>> START

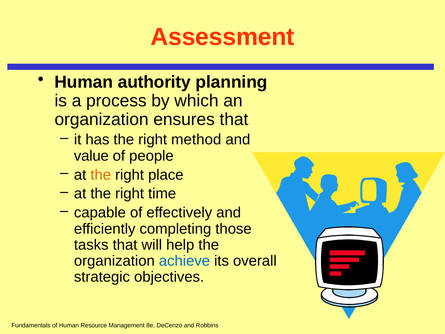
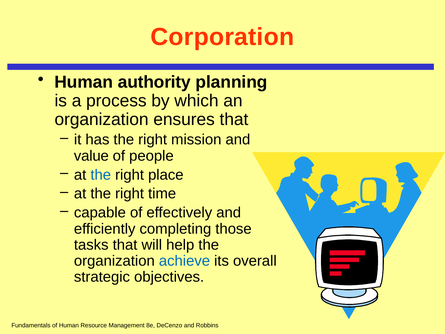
Assessment: Assessment -> Corporation
method: method -> mission
the at (101, 175) colour: orange -> blue
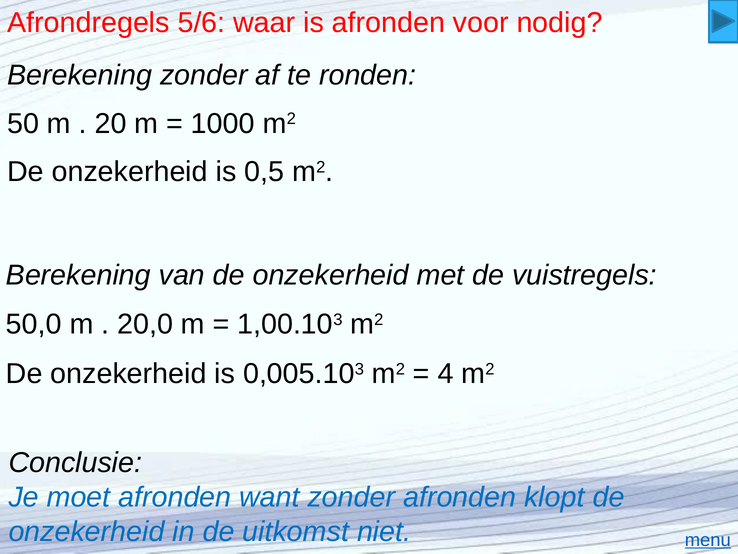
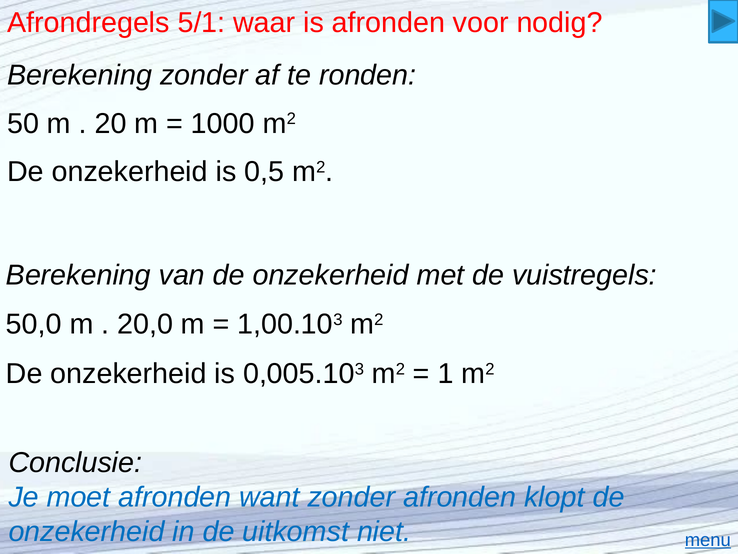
5/6: 5/6 -> 5/1
4: 4 -> 1
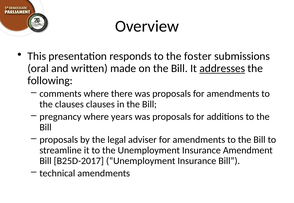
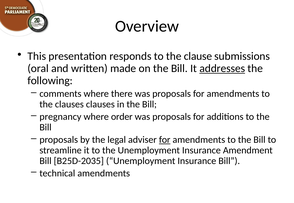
foster: foster -> clause
years: years -> order
for at (165, 140) underline: none -> present
B25D-2017: B25D-2017 -> B25D-2035
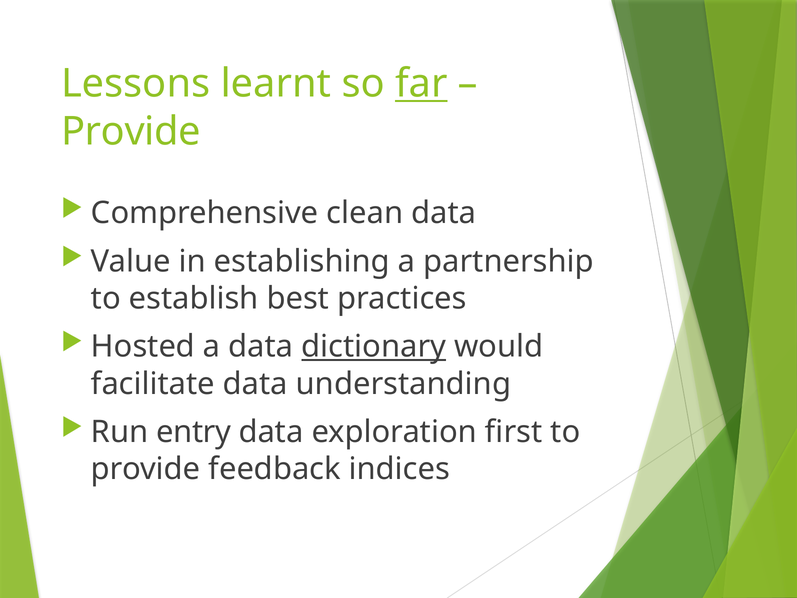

>> END

_TASK INSTRUCTIONS_
Copy every line of the material above character for character, leaving out the pictures.

_CORRECT ANSWER_
Assessment: Assessment -> Corporation
method: method -> mission
the at (101, 175) colour: orange -> blue
5/6: 5/6 -> 5/1
4: 4 -> 1
foster: foster -> clause
years: years -> order
for at (165, 140) underline: none -> present
B25D-2017: B25D-2017 -> B25D-2035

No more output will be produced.